Misteri hidup Yesus menjadi sumber dan pusat katekese, maka katekese dipahami sebagai usaha bersama untuk saling mengenal, memahami, dan percaya pada-Nya sebagai sumber keselamatan satu-satunya, dan sekaligus sebagai guru agung/ pengajar utama bagi setiap jemaat. Di sinilah letak sifat khas ktekese yakni “Kristosentris”.

d. Model-model katekese

Dalam dunia katekese ada begitu banyak model katekese yang ditawarkan untuk dapat digunakan dalam proses pengembangan katekese umat demi terbangun dan berkembangnya iman umat untuk mencapai kesempurnaan dan kepenuhan hidup dalam Kristus sebagai sumber dan tujuan hidup beriman jemaat. Berkaitan dengan model-model katekese ini, Sumarno (2007: 11-15) memaparkan beberapa model-model katekese antara lain:

1).
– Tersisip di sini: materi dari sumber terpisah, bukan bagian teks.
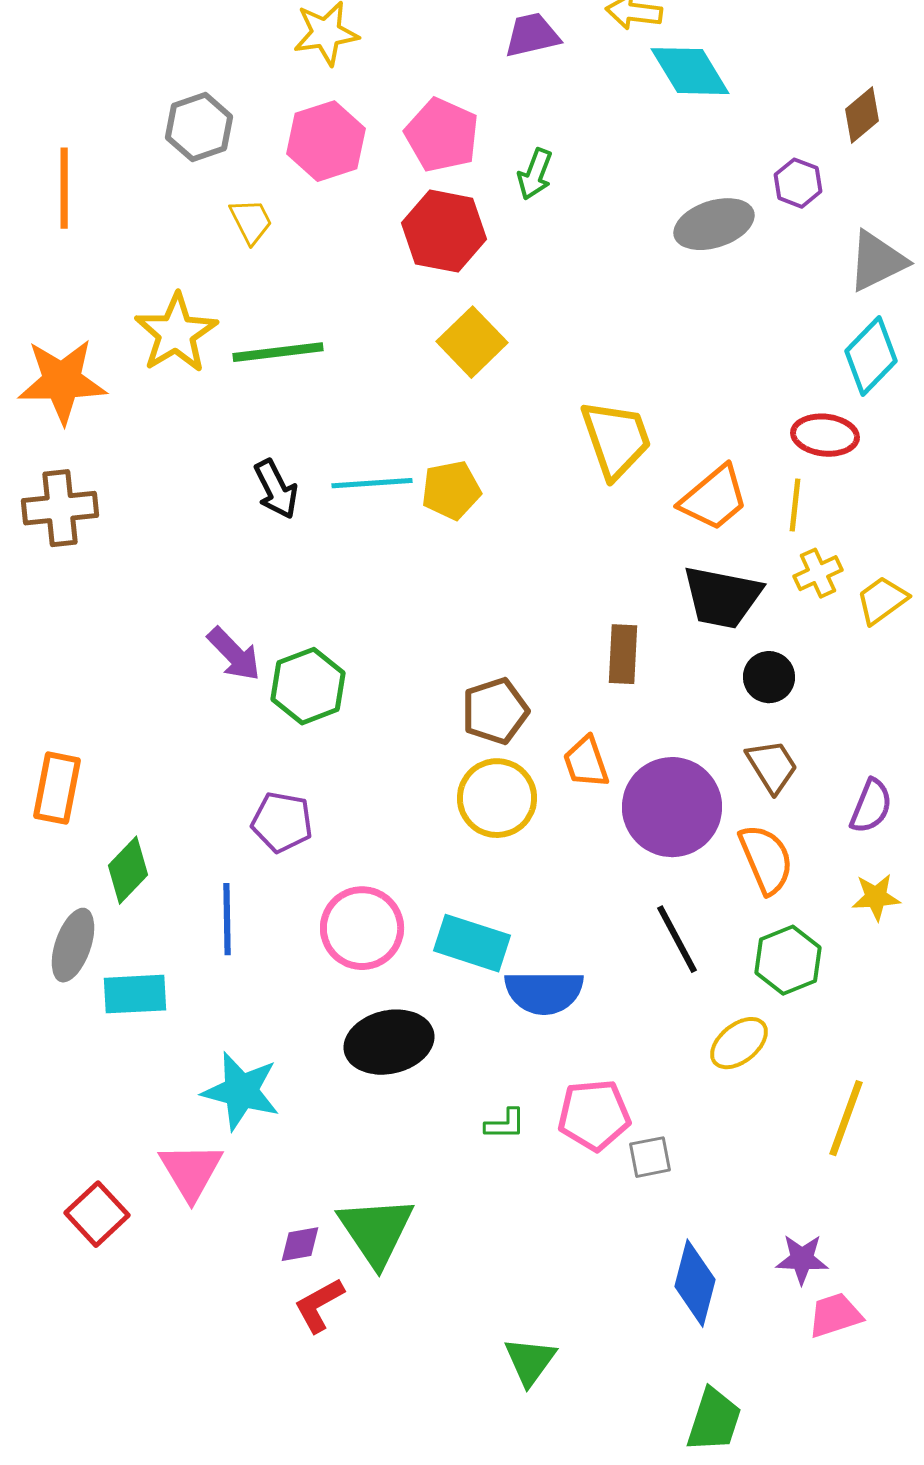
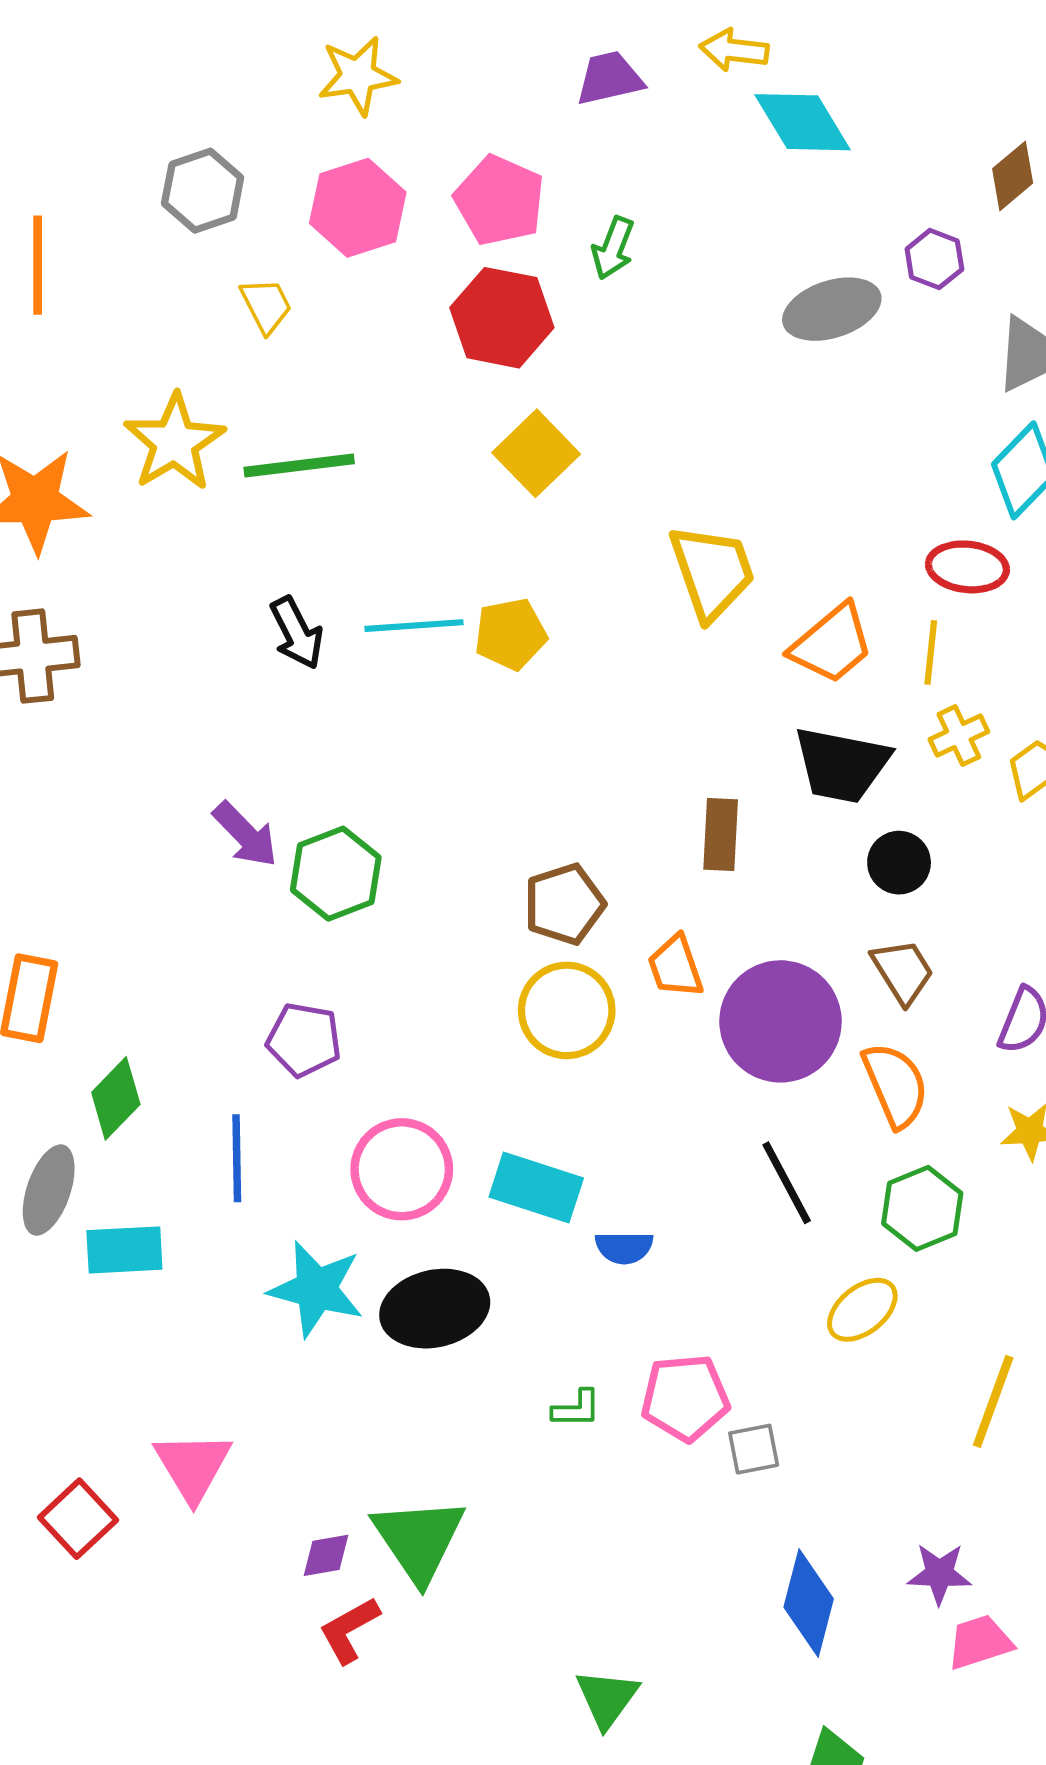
blue semicircle: (544, 992) -> (624, 1247), size x0.6
cyan star: (241, 1091) -> (316, 1289), moved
Model Shared Christian Praxis (SCP):

Model SCP ini lebih menekankan pada proses berkatekese yang bersifat dialogal dan partisipasif, dengan maksud mendorong peserta, antara konfrontasi antara “tradisi” dan “visi” hidup mereka dengan “tradisi” dan “visi” Kristiani, agar baik secara pribadi maupun bersama, mampu mengadakan penegasan dan mengambil keputusan demi terwujudnya nilai-nilai Kerajaan Allah di dalam kehidupan manusia yang terlibat di dalam dunia. Model ini bermula dari pengalaman hidup peserta, yang direfleksi secara kritis dan dikonfrontasikan dengan pengalaman iman dan visi Kristiani supaya muncul sikap dan kesadaran baru yang memberi motivasi pada keterlibatan baru dalam

hidup sehari-hari. Maka sejak awal orientasi pendekatan dari model SCP ini adalah pada “praxis” peserta (Sumarno, 2007: 14-15).

2). Model Pengalaman Hidup

Katekese model pengalaman hidup ini bertitiktolak dari pengalaman hidup sehari-hari yang akan direfleksikan dalam terang iman dan dipertemukan dengan harta kekayan Gereja khususnya Sabda Tuhan.

3). Model Biblis

Katekese model biblis ini lebih bertitiktolak dari harta kekayaan gereja yakni Sabda Tuhan (Kitab Suci), dokumen-dokumen Gereja dan tradisi, yang kemudiaan dipertemukan dikaitkan dengan pengalaman hidup konkret sehari-hari yang direfleksikan dalam terang iman.

4). Model Campuran: Pengalaman Hidup dan Biblis.

Katekese model campuran ini merupakan gabungan dari model biblis dan model pengalaman hidup. Dalam hal ini bisa bertitiktolak dari Kitab Suci/ tradisi Gereja lalu dihubungkan dengan pengalaman hidup sehari dan bisa juga sebaliknya. Semuanya tergantung pada situasi dan kebijakan serta kreatifitas pemandu katekese/ fasilitatornya.